Ninjas & Super Spies was less a game and more a giant list of equipment and OOC's.

Tavis

Quote from: enelson;381789Any cool character sheets? Palladium books have wonderful art and Kevin Sembedia seems like a visual guy but their character sheets are boring. Why?

The Megaverse Ambassadors thread has some great pregens in terms of having all the character-making work done for you, but none of them I've seen so far have the iconic illustrations of that OCC which I consider essential - why play a glitter boy if you can't admire your shininess?

I'd been thinking about making a hand-drawn one that just presents the essentials like the 4E one I show about halfway through this post but with room for the scanned illustration. But I'm very inspired by the "play tray" idea linked at the bottom of this thread, especially if I'm already going with tokens for actions.
Kickstarting: Domains at War, mass combat for the Adventurer Conqueror King System. Developing:  Dwimmermount Playing with the New York Red Box. Blogging: occasional contributor to The Mule Abides.

Atomic Scotsman

Sorry, there was so much stuff embedded in your post I didn't multi-quote it with the others.

Quote from: Spinachcat;381704I see this online.  But offline at conventions, I can fill a Rifts table every time with three groups - "I used to play", "I heard of it" and "I heard it sucks, but I am fascinated by the horror stories and want to see for myself"  

So nostalgia players (like me), and the voyeurs come to watch/play in the train wreck, make up a large chunk of those who play PB games.

Yeah . . .not really doing much to convince me that everything's hunky-dorry with company policy here. LOL
 


Quote from: Spinachcat;381704Online yabbering = / = majority of the community.   Go to a RPG con and start asking people about RPG.net and ENWorld and you will get blank stares.  So few gamers are actually on forums.  

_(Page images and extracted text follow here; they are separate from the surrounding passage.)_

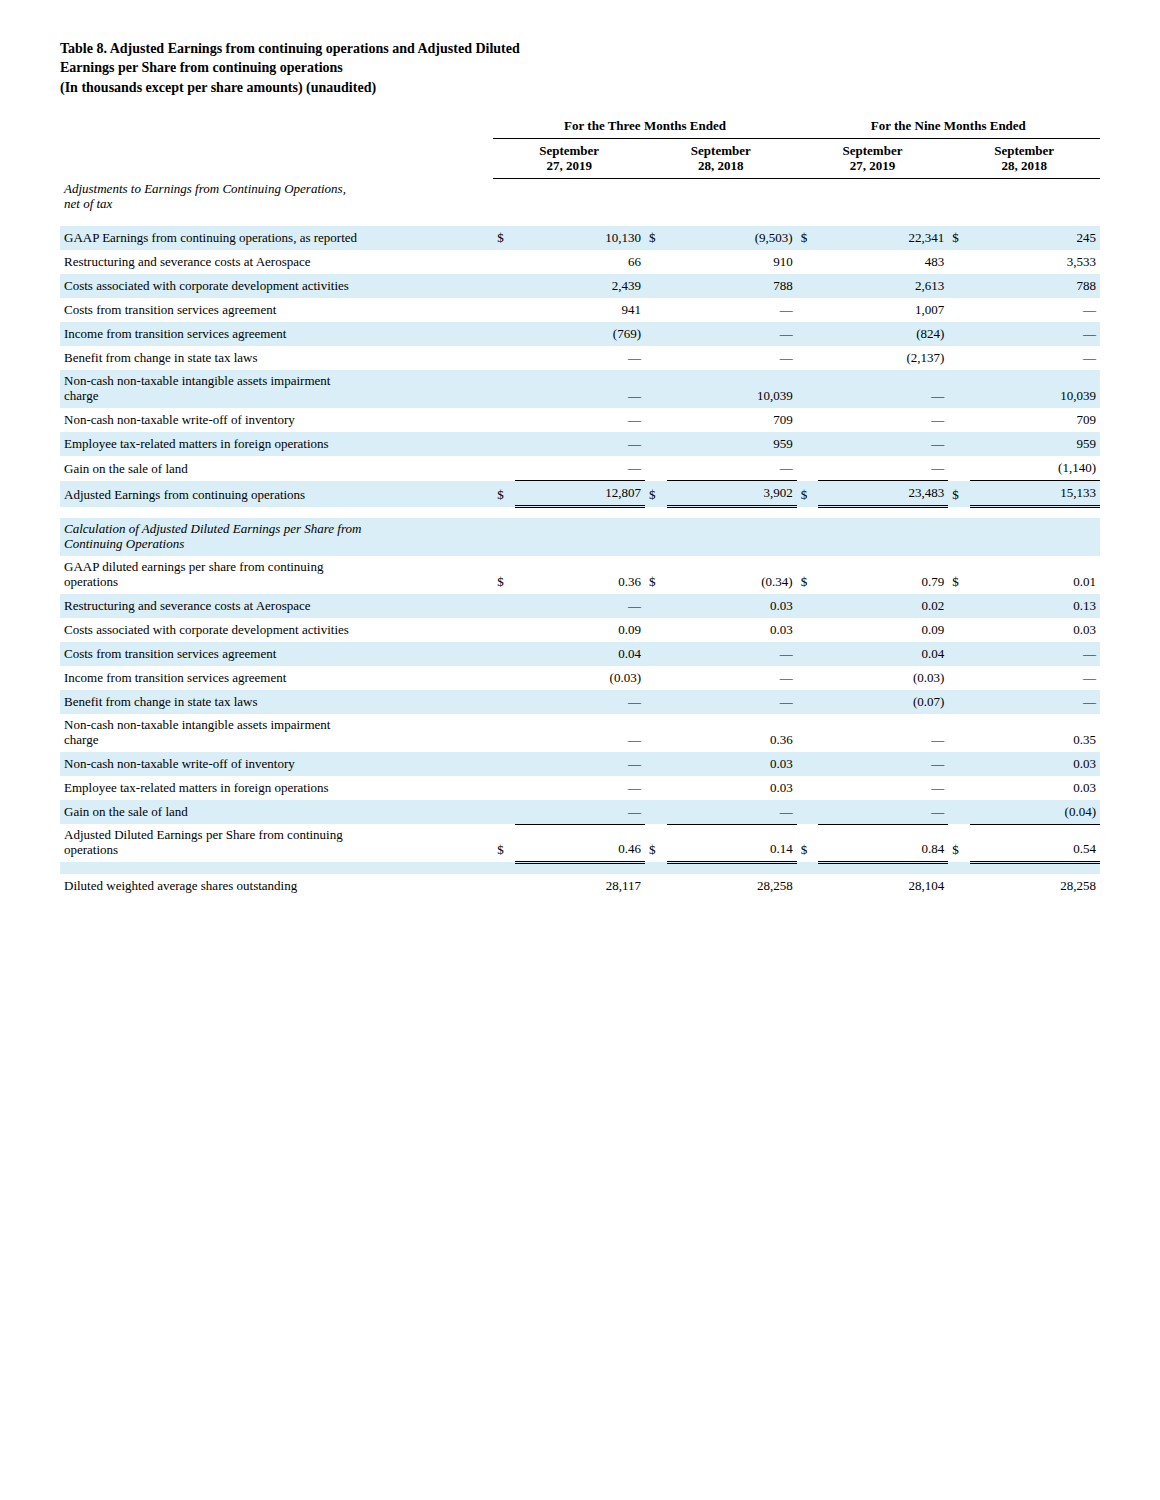Table 8. Adjusted Earnings from continuing operations and Adjusted Diluted
Earnings per Share from continuing operations
(In thousands except per share amounts) (unaudited)
| | For the Three Months Ended | For the Nine Months Ended |
| --- | --- | --- |
| | September 27, 2019 | September 28, 2018 | September 27, 2019 | September 28, 2018 |
| Adjustments to Earnings from Continuing Operations, net of tax | |
| GAAP Earnings from continuing operations, as reported | $ | 10,130 | $ | (9,503) | $ | 22,341 | $ | 245 |
| Restructuring and severance costs at Aerospace | | 66 | | 910 | | 483 | | 3,533 |
| Costs associated with corporate development activities | | 2,439 | | 788 | | 2,613 | | 788 |
| Costs from transition services agreement | | 941 | | — | | 1,007 | | — |
| Income from transition services agreement | | (769) | | — | | (824) | | — |
| Benefit from change in state tax laws | | — | | — | | (2,137) | | — |
| Non-cash non-taxable intangible assets impairment charge | | — | | 10,039 | | — | | 10,039 |
| Non-cash non-taxable write-off of inventory | | — | | 709 | | — | | 709 |
| Employee tax-related matters in foreign operations | | — | | 959 | | — | | 959 |
| Gain on the sale of land | | — | | — | | — | | (1,140) |
| Adjusted Earnings from continuing operations | $ | 12,807 | $ | 3,902 | $ | 23,483 | $ | 15,133 |
| Calculation of Adjusted Diluted Earnings per Share from Continuing Operations | |
| GAAP diluted earnings per share from continuing operations | $ | 0.36 | $ | (0.34) | $ | 0.79 | $ | 0.01 |
| Restructuring and severance costs at Aerospace | | — | | 0.03 | | 0.02 | | 0.13 |
| Costs associated with corporate development activities | | 0.09 | | 0.03 | | 0.09 | | 0.03 |
| Costs from transition services agreement | | 0.04 | | — | | 0.04 | | — |
| Income from transition services agreement | | (0.03) | | — | | (0.03) | | — |
| Benefit from change in state tax laws | | — | | — | | (0.07) | | — |
| Non-cash non-taxable intangible assets impairment charge | | — | | 0.36 | | — | | 0.35 |
| Non-cash non-taxable write-off of inventory | | — | | 0.03 | | — | | 0.03 |
| Employee tax-related matters in foreign operations | | — | | 0.03 | | — | | 0.03 |
| Gain on the sale of land | | — | | — | | — | | (0.04) |
| Adjusted Diluted Earnings per Share from continuing operations | $ | 0.46 | $ | 0.14 | $ | 0.84 | $ | 0.54 |
| Diluted weighted average shares outstanding | | 28,117 | | 28,258 | | 28,104 | | 28,258 |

The same can be said of a bar of soap, and dial-up Internet.

I get what you're saying -the Internet is a vast Echo Chamber that has done as much to isolate us into waring tribes as it has to spread ideas and knowledge . . .and pornography, of course.

But I've had this experience more often than not in real life as well.

A con is going to give you less of an accurate picture than even the Internet, because the people who are there are actively seeking out specific games to play. So of course everyone who signs up for a particular game either likes it or has some other motive for being there.